The NAS battery fire that occurred in September 2011 was an event that shocked NGK. Putting safety and security first, we immediately asked all NAS battery customers to halt operations and quickly started investigating the cause and considering response measures in accordance with the company president’s instructions. We were able to identify the problem, instituted stronger safety measures, and allowed operations to resume. This event also provided the impetus for us to review our basic design from the ground up, and we learned the valuable lesson that we needed product designs and testing systems that would prevent worst-case situations from occurring.
The Fire That Occurred on September 21, 2011
It was early in the morning of September 21, 2011, that a report of an accident came in. We were told that an NAS battery installed at a customer’s site was in flames. Members of the Sales Dept. and NAS Battery Division were incredulous as they headed to the scene. When they arrived, the fire was still raging. It gradually subsided, and the fire department confirmed it to be completely extinguished on October 5.
Members of the NAS Battery Division couldn’t believe it. A similar fire had occurred a year and a half earlier, but in that case, it involved a special, high-output battery type. However, this incident involved the standard battery type, and it was thought that a fire could not occur in principle.
The fact that an interdepartmental accident investigation committee that included Head Office sections as well as managers from every division — not just the NAS Battery Division — was set up the same day of the fire speaks to the magnitude of that shock. The committee was involved in ascertaining the situation, seeking the cause of the accident, and asking all customers using the batteries to halt operations. Production was also interrupted, of course.
Every Possibility Explored to Determine Fire’s Cause
The Company-wide Quality Council was organized in order to investigate a variety of technical issues, including the cause of the fire and recurrence prevention. Still, almost the entire NAS battery at the site of the fire had been burnt up, and the only clue they had was the data recorded immediately prior. Therefore, the only course of action was to recreate the circumstances that led to the accident, perform tests, and verify, and with both internal and external cooperation, they were able to get to the bottom of it.

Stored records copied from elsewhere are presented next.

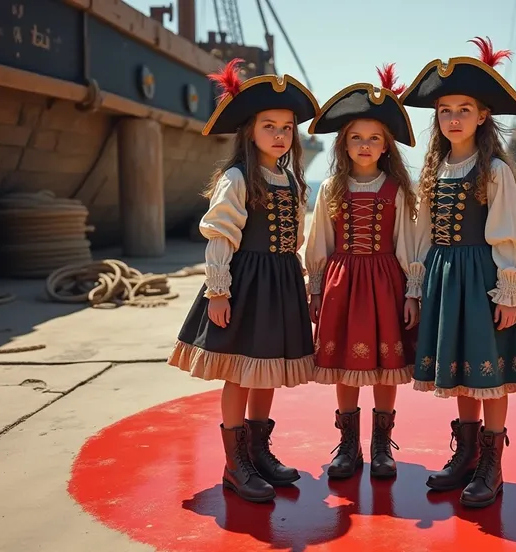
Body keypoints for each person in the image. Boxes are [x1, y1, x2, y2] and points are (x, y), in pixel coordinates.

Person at [400, 38, 516, 508]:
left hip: (482, 278)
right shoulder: (434, 167)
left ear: (482, 115)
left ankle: (492, 463)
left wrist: (508, 292)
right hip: (446, 277)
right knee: (462, 368)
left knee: (491, 371)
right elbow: (422, 233)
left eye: (463, 109)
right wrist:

The conclusion they arrived at was the following estimate: “A localized high temperature occurred due to a clearance malfunction in a single battery cell, causing that one battery cell to rupture. This caused a short circuit to occur inside the modular battery, causing multiple battery cells to rupture, and the entire modular battery caught fire.” The conclusion of the investigation committee was that either a manufacturing flaw or initial defect caused the fire.
On that basis, while we proceeded with safety precautions for products already installed, we also took specific measures for increasing remote monitoring and how to respond to fires. We also enhanced our quality management for the manufacturing process, including the introduction of inspections for all products during the battery cell assembly process.
Cause of Fire
Safety Enhancement Measures
A Strong Sense of Mission toward Unique Technology
In addition to identifying the cause and taking concrete steps to prevent recurrence, we reviewed the basic design of our NAS batteries. Why was it unlikely that the cause of the fire was a structural problem? One of the NAS Battery Division members looked back at what was happening. “There are few people left today with contemporary knowledge of the NAS battery’s development. That being the case, we took that opportunity to study it from the ground up. We then tried to reconsider the basic design.”
The aforementioned member spoke out on business continuity. “It was product that only our company provided, one-of-a-kind globally, and our customers had great expectations. There were also high hopes for renewable energy, so we resumed production out of a sense of mission that we needed to continue providing unique products, with the idea that business continuity was essential.”
In addition to the hard work of employees not only in the NAS Battery Division but across the company, we received support from our customers and experts outside the company. We identified the cause and established stronger safety measures in spring of 2012, about half a year after the incident, and operation of installed NAS batteries resumed in July. Battery production was then able to resume at the end of 2012, with an improved manufacturing process and inspection process.
Advancement in NAS Batteries Driven by the Fire Incident
For NGK, the battery incident involving a standard NAS battery was certainly unexpected. However, it taught us this lesson: “Anything can happen. What’s important is that you must design, innovate, and take precautions for preventing the fire from spreading even if a fire occurs.”
In 2013, NGK announced containerized NAS batteries that were developed after the basic design was reconsidered.
A member of the NAS Battery Division pointed out, “The accident should not have happened, but we certainly used this opportunity to raise our technology another level higher.” He added, “From the time the accident occurred until operation resumed, we were literally concentrating all our energy on the matter, and we were able to get through it with the cooperation of everyone in our company. Without that cooperation system, today’s NAS business would not exist.”